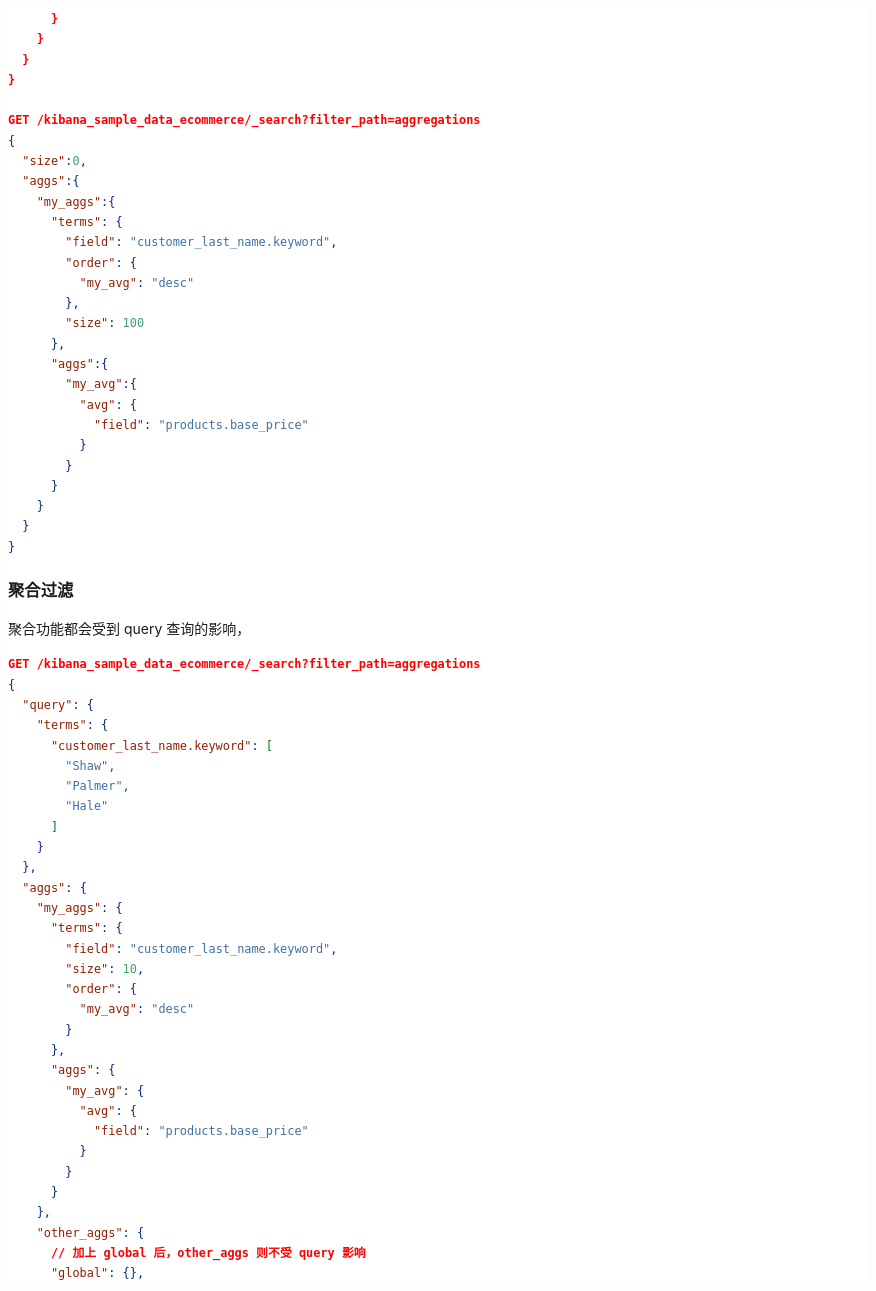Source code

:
```json
      }
    }
  }
}

GET /kibana_sample_data_ecommerce/_search?filter_path=aggregations
{
  "size":0,
  "aggs":{
    "my_aggs":{
      "terms": {
        "field": "customer_last_name.keyword",
        "order": {
          "my_avg": "desc"
        },
        "size": 100
      },
      "aggs":{
        "my_avg":{
          "avg": {
            "field": "products.base_price"
          }
        }
      }
    }
  }
}
```
### 聚合过滤
聚合功能都会受到 query 查询的影响，
```json
GET /kibana_sample_data_ecommerce/_search?filter_path=aggregations
{
  "query": {
    "terms": {
      "customer_last_name.keyword": [
        "Shaw",
        "Palmer",
        "Hale"
      ]
    }
  },
  "aggs": {
    "my_aggs": {
      "terms": {
        "field": "customer_last_name.keyword",
        "size": 10,
        "order": {
          "my_avg": "desc"
        }
      },
      "aggs": {
        "my_avg": {
          "avg": {
            "field": "products.base_price"
          }
        }
      }
    },
    "other_aggs": {
      // 加上 global 后，other_aggs 则不受 query 影响
      "global": {},
```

-*-

→ **How to complete this task**:
Every line above should be repeated exactly; pictures stay out of the copy.

→ **Your response**:
Source code

:
```json
      }
    }
  }
}

GET /kibana_sample_data_ecommerce/_search?filter_path=aggregations
{
  "size":0,
  "aggs":{
    "my_aggs":{
      "terms": {
        "field": "customer_last_name.keyword",
        "order": {
          "my_avg": "desc"
        },
        "size": 100
      },
      "aggs":{
        "my_avg":{
          "avg": {
            "field": "products.base_price"
          }
        }
      }
    }
  }
}
```
### 聚合过滤
聚合功能都会受到 query 查询的影响，
```json
GET /kibana_sample_data_ecommerce/_search?filter_path=aggregations
{
  "query": {
    "terms": {
      "customer_last_name.keyword": [
        "Shaw",
        "Palmer",
        "Hale"
      ]
    }
  },
  "aggs": {
    "my_aggs": {
      "terms": {
        "field": "customer_last_name.keyword",
        "size": 10,
        "order": {
          "my_avg": "desc"
        }
      },
      "aggs": {
        "my_avg": {
          "avg": {
            "field": "products.base_price"
          }
        }
      }
    },
    "other_aggs": {
      // 加上 global 后，other_aggs 则不受 query 影响
      "global": {},
```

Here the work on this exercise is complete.